The prospect of British tax hikes next year receded somewhat on Tuesday after finance minister Gordon Brown said the current economic cycle started two years earlier than previously thought, giving him extra leeway to meet his fiscal rules.
The Chancellor of the Exchequer also postponed next year's spending review to 2007 when the government will launch a comprehensive 10-year reassessment of how it spends its money, a move that could tighten Brown's grip on the public finances.
Brown said new data suggested the economic cycle started in 1997, allowing him some 10 billion pounds extra margin of error on his "golden rule" - that a government borrows only to invest over the cycle.
"All the evidence now points to the economic cycle starting in 1997-98," Brown told a parliamentary committee.
Economists said moving the start of the cycle was probably justified and would ease pressure for tax rises just when the economy was slowing, but the next cycle due to start in 2006 would still kick off with a structural deficit.

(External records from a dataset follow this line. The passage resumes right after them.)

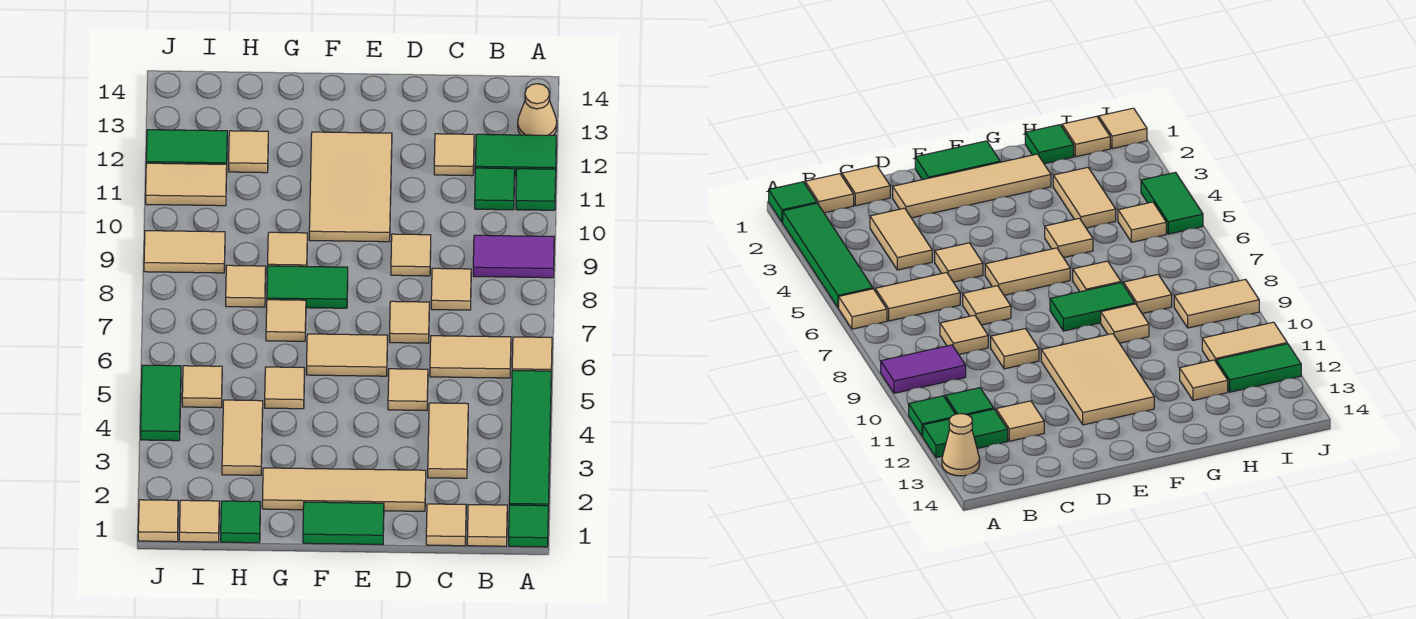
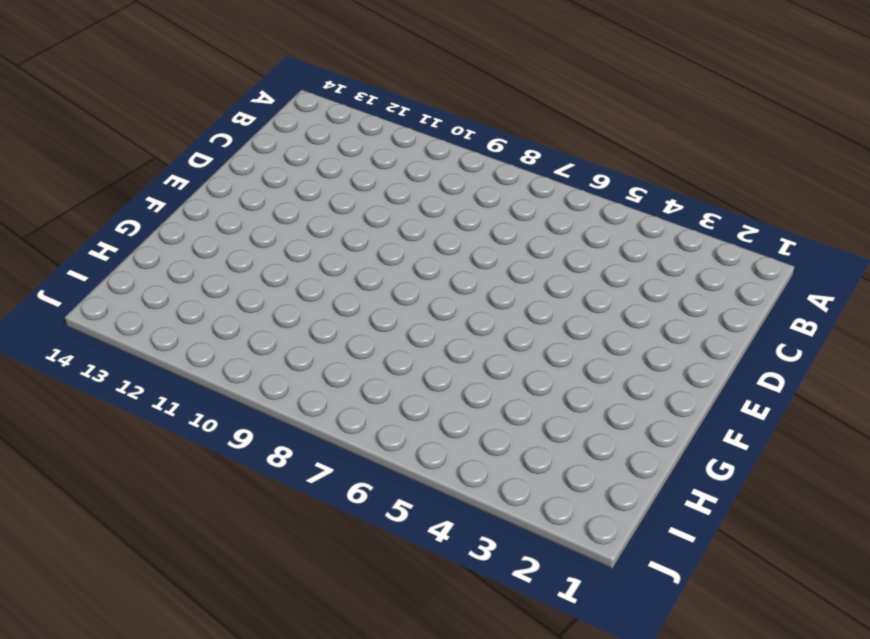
none -> green 1x1 tile [509,505,548,547]
none -> green 1x4 tile [509,371,551,513]
none -> tan 1x1 tile [512,337,552,373]
none -> purple 1x2 tile [473,235,554,278]

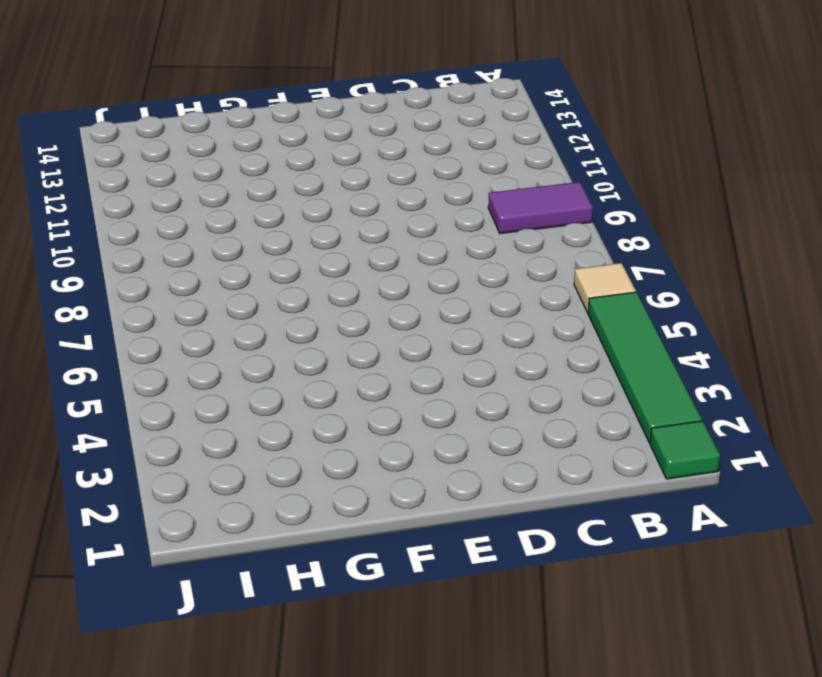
none -> green 1x1 tile [516,169,556,210]
none -> green 1x2 tile [475,134,556,176]
none -> tan 1x1 cone [518,84,557,135]
none -> tan 1x1 tile [467,505,507,546]

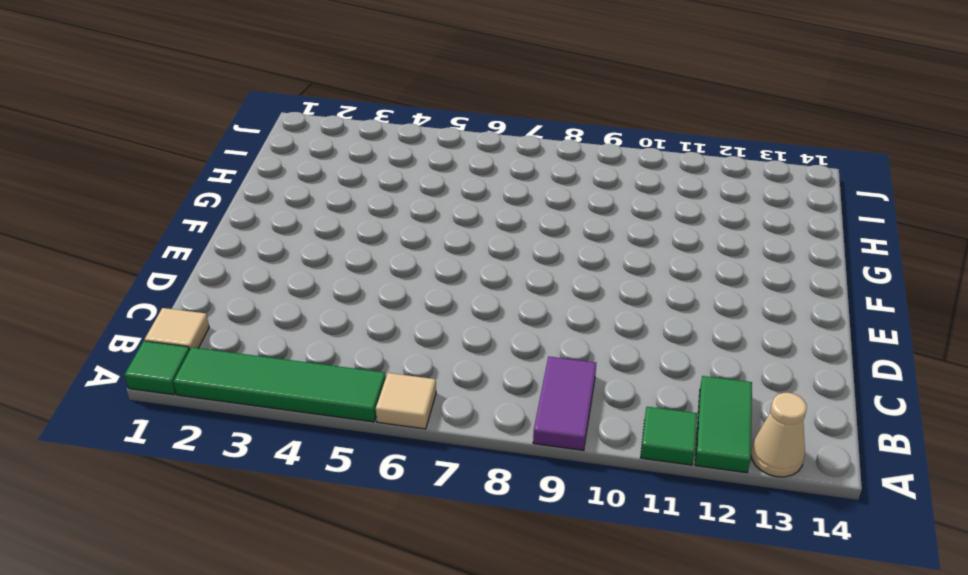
none -> tan 1x2 tile [430,336,511,378]
none -> green 1x1 tile [475,168,515,210]
none -> tan 1x1 tile [426,504,466,546]
none -> tan 1x2 tile [428,403,468,478]

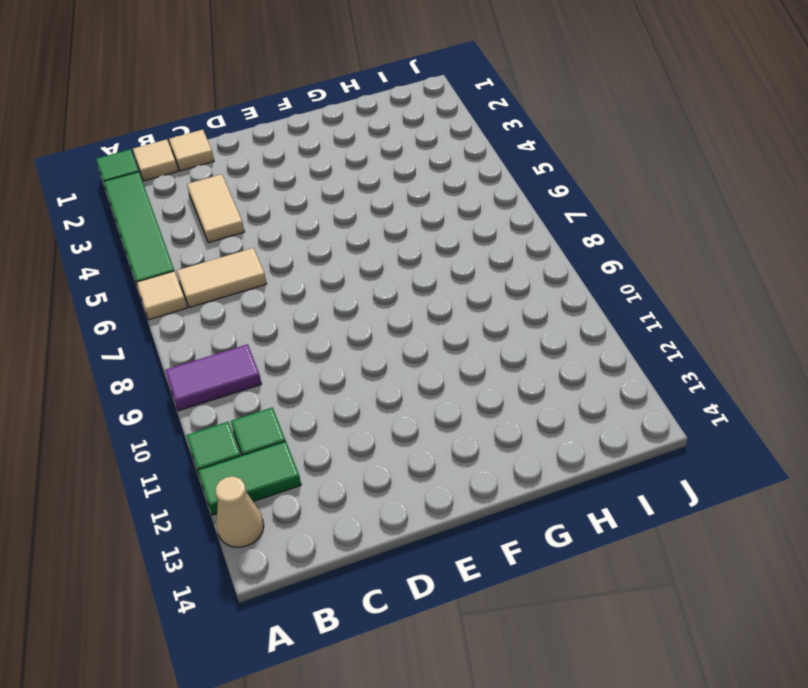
none -> tan 1x1 tile [431,268,471,310]
none -> tan 1x1 tile [434,134,474,176]
none -> tan 1x4 tile [262,468,426,511]
none -> tan 1x1 tile [388,369,428,410]

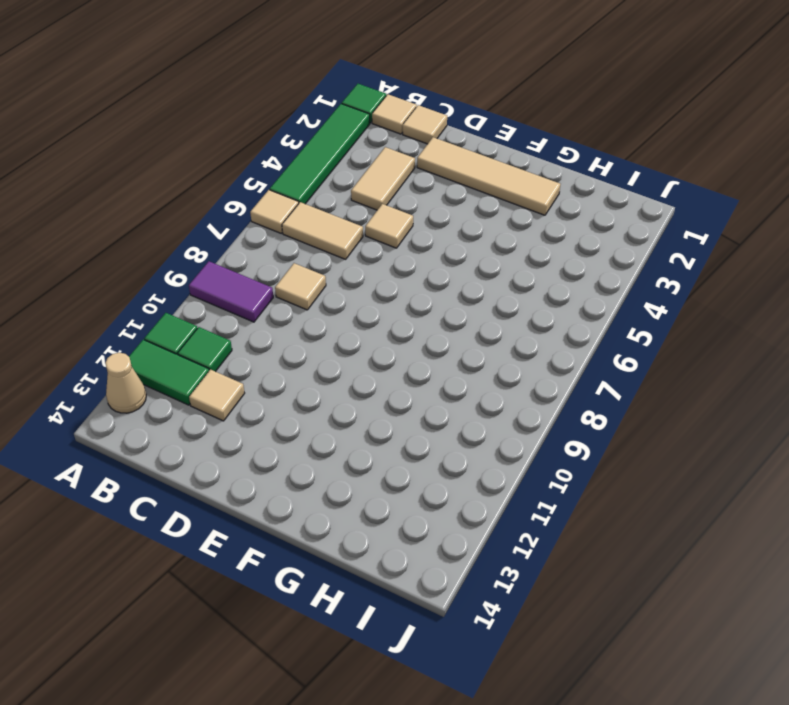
none -> tan 1x1 tile [390,301,429,343]
none -> tan 1x1 tile [391,234,431,276]
none -> green 1x2 tile [303,502,384,545]
none -> tan 1x2 tile [307,334,388,376]

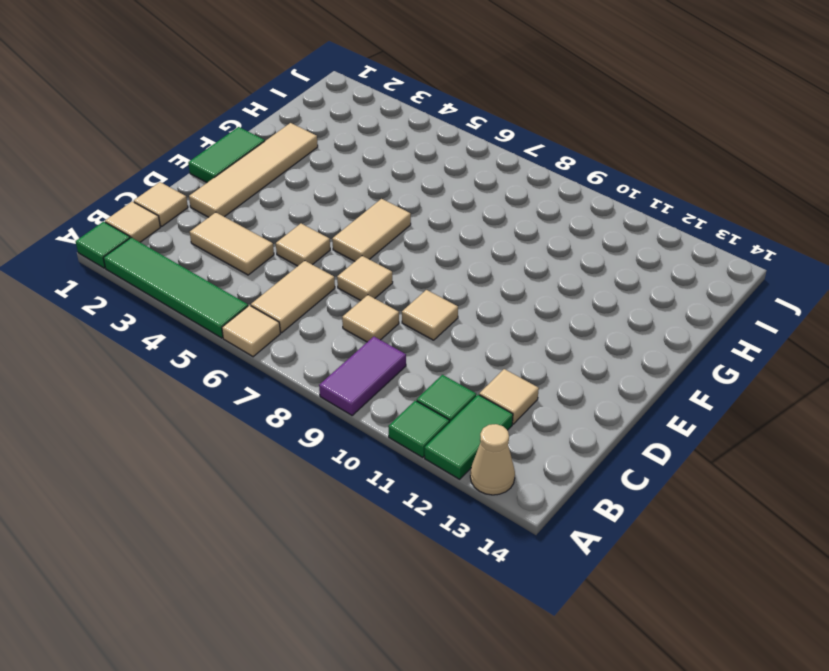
none -> tan 2x3 tile [309,132,392,242]
none -> green 1x2 tile [267,266,348,308]
none -> tan 1x1 tile [265,367,305,409]
none -> tan 1x1 tile [266,300,306,341]

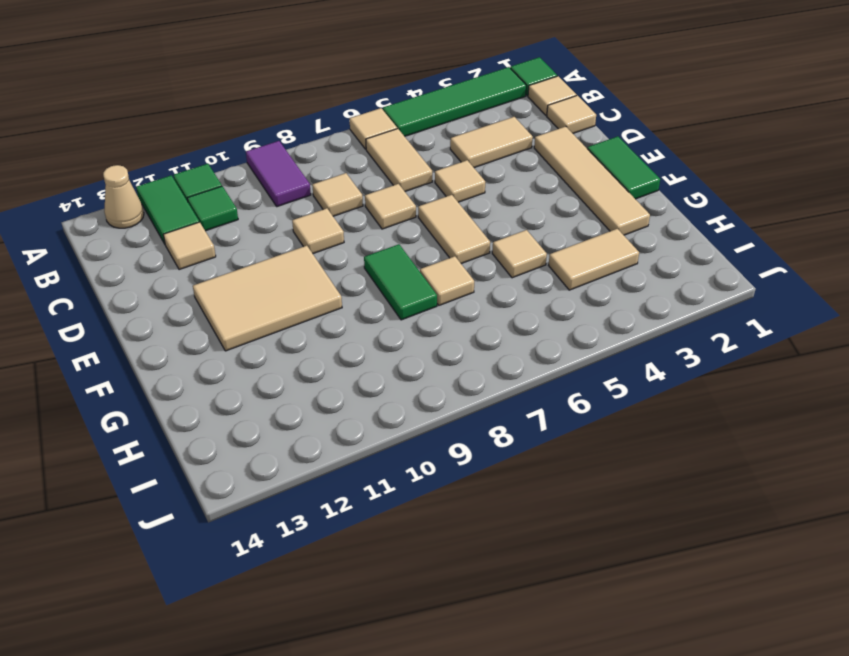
none -> tan 1x1 tile [268,232,307,267]
none -> green 1x1 tile [221,501,260,543]
none -> tan 1x1 tile [226,265,266,307]
none -> tan 1x1 tile [229,131,268,173]

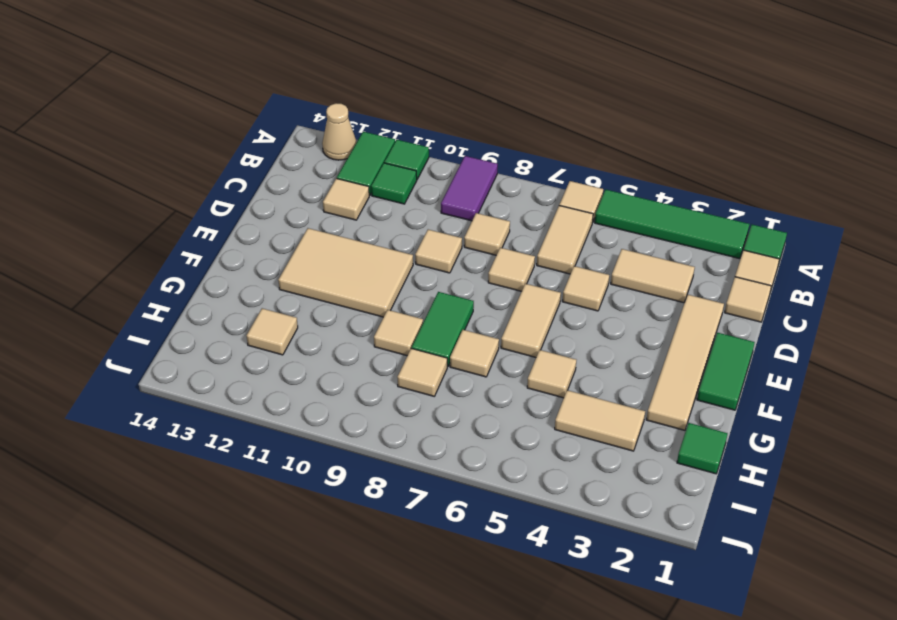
none -> tan 1x1 tile [179,500,219,542]
none -> tan 1x1 tile [182,366,222,408]
none -> tan 1x2 tile [144,231,225,273]
none -> tan 1x2 tile [146,163,227,206]

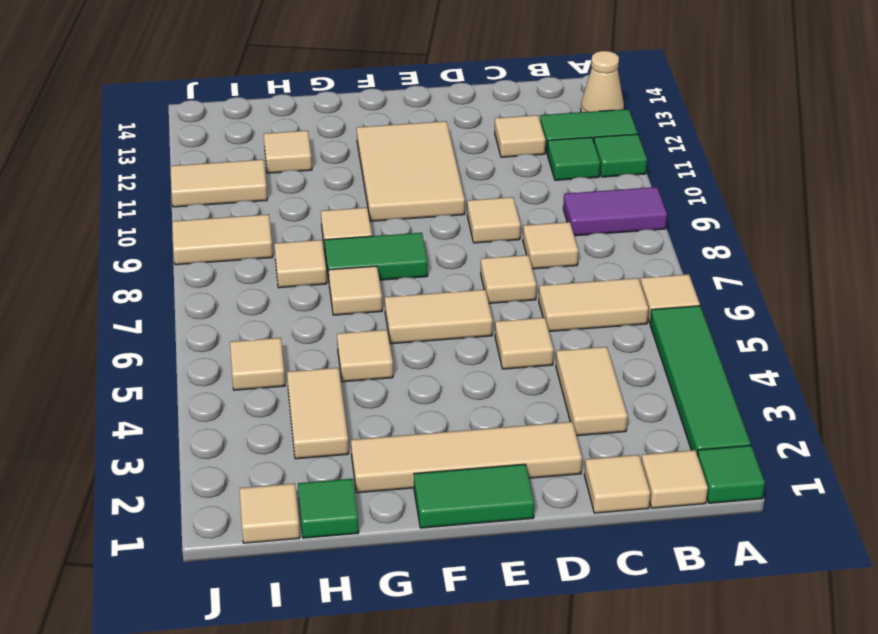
none -> green 1x2 tile [146,130,227,164]
none -> tan 1x1 tile [138,500,178,542]
none -> green 1x2 tile [141,365,181,441]

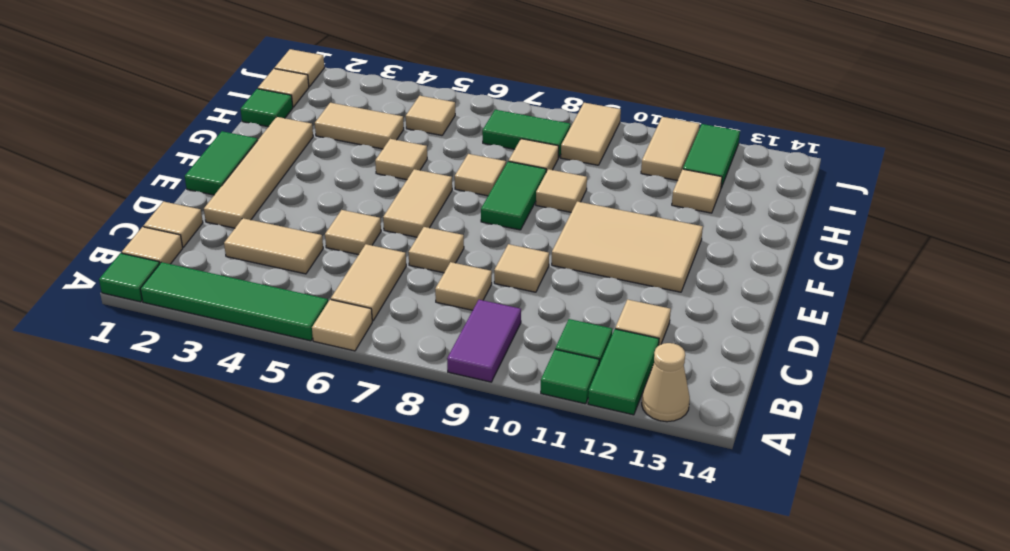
green 1x2 tile [482,110,571,158] -> green 1x2 tile moved to [141,365,181,441]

"What today's change does not do is address fiscal issues in the next economic cycle," said Philip Shaw, chief economist at Investec.
Critics have long argued that Britain's government borrowing is running out of control and that taxes would have to go up by around 10 billion pounds next year if Brown wants to meet his fiscal rules.
But policymakers are unlikely to countenance tax rises just when consumers - the key drivers of growth in recent years - appear to be reining in their spending, slowing the economy sharply as a result and putting Brown's forecasts at risk.
The Bank of England is widely expected to cut interest rates next month to revive flagging consumer spending after having raised borrowing costs five times since November 2003.
The extra buffer provided by bringing the fiscal surpluses of 1997 to 1999 into this economic cycle might be enough to put off tax rises for now, analysts said.
"We believe that if the golden rule is to be adhered to on an ongoing basis taxes will eventually have to rise," said John Butler, UK economist at HSBC.
"Nonetheless today's adjustment suggests there is little urgency to such hikes and that the impact of weaker GDP growth on the public finances can now be financed through greater government borrowing."